** Task statement **
Lines with "middle": pull these out of the listing below.

** Task input **
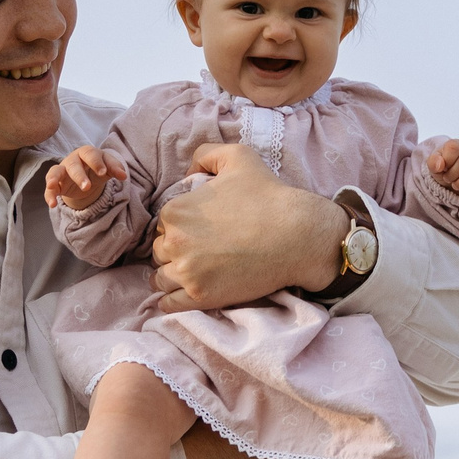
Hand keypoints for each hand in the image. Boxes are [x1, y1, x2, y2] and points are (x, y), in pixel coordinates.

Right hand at [43, 146, 118, 209]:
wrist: (88, 176)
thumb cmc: (98, 168)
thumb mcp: (108, 168)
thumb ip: (115, 168)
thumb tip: (123, 175)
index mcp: (87, 153)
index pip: (91, 154)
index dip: (96, 162)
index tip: (103, 172)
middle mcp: (73, 160)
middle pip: (74, 164)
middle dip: (79, 175)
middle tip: (86, 187)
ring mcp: (62, 170)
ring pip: (57, 172)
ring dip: (56, 179)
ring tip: (53, 187)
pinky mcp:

** Output for this task **
middle mcp: (73, 160)
middle pip: (74, 164)
middle dip: (79, 175)
middle tip: (86, 187)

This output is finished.